What’s it like to be a ghost? Read Sarah Tomlinson’s debut novel and find out.
We’re not talking about the kind said to haunt houses. Tomlinson’s ghost is the publishing industry’s workhorse – a ghostwriter, the unnamed, well-paid but often hidden scribes hired to do the real writing for those celebrity memoirs or the blockbusters credited to business moguls.
It’s a world Tomlinson knows intimately: This L.A.-based writer is a well-known “ghost” in publishing circles, having ghostwritten or co-written 21 books, including the New York Times bestseller “Fast Girl,” with Suzy Favor Hamilton, and four other New York Times bestsellers for which she was uncredited. Tomlinson began her career as a journalist and became a popular music critic and columnist for outlets like Spin, Billboard and the Los Angeles Times (hence her social media handle, @duchessofrock).
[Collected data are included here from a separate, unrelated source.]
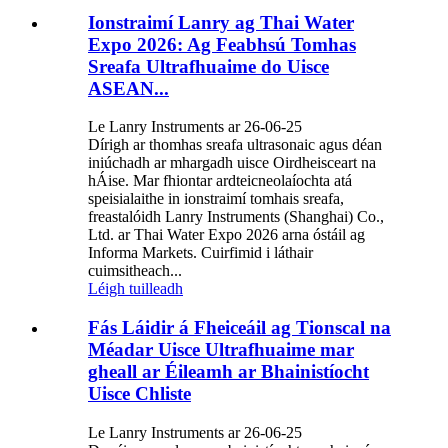
Ionstraimí Lanry ag Thai Water
Expo 2026: Ag Feabhsú Tomhas
Sreafa Ultrafhuaime do Uisce
ASEAN...
Le Lanry Instruments ar 26-06-25
Dírigh ar thomhas sreafa ultrasonaic agus déan
iniúchadh ar mhargadh uisce Oirdheisceart na
hÁise. Mar fhiontar ardteicneolaíochta atá
speisialaithe in ionstraimí tomhais sreafa,
freastalóidh Lanry Instruments (Shanghai) Co.,
Ltd. ar Thai Water Expo 2026 arna óstáil ag
Informa Markets. Cuirfimid i láthair
cuimsitheach...
Léigh tuilleadh
Fás Láidir á Fheiceáil ag Tionscal na
Méadar Uisce Ultrafhuaime mar
gheall ar Éileamh ar Bhainistíocht
Uisce Chliste
Le Lanry Instruments ar 26-06-25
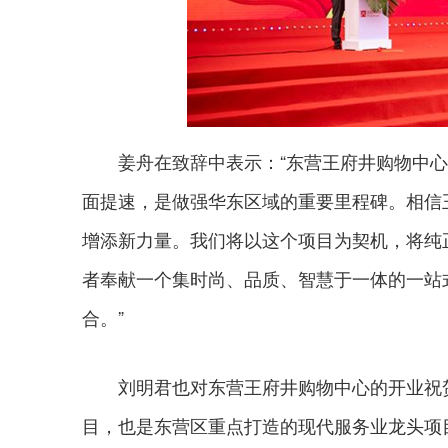
姜舟在致辞中表示：“东营王府井购物中心
面提速，是做强华东区域的重要里程碑。相信
增添新力量。我们将以这个项目为契机，将纯
者奉献一个集时尚、品质、智慧于一体的一站
合。”
刘明君也对东营王府井购物中心的开业祝贺
目，也是东营区重点打造的现代服务业龙头项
In her debut novel, “The Last Days of The Midnight Ramblers,” Tomlinson blends her years of experience as a ghost and a music journalist to create a tense drama about a desperate ghostwriter named Mari hired to pen the memoir of a rock ‘n roll courtesan who had a front-row seat to life with The Midnight Ramblers, a mythic, epic rock band in the style of the Rolling Stones, The Beatles and The Who. The death of the band’s charismatic leader Mal has only added to their legend. In trying to balance keeping her ghostwriting gig while also digging into the mystery of Mal’s death, Mari falls into a twisted world of fame and power, where nothing is really what it seems.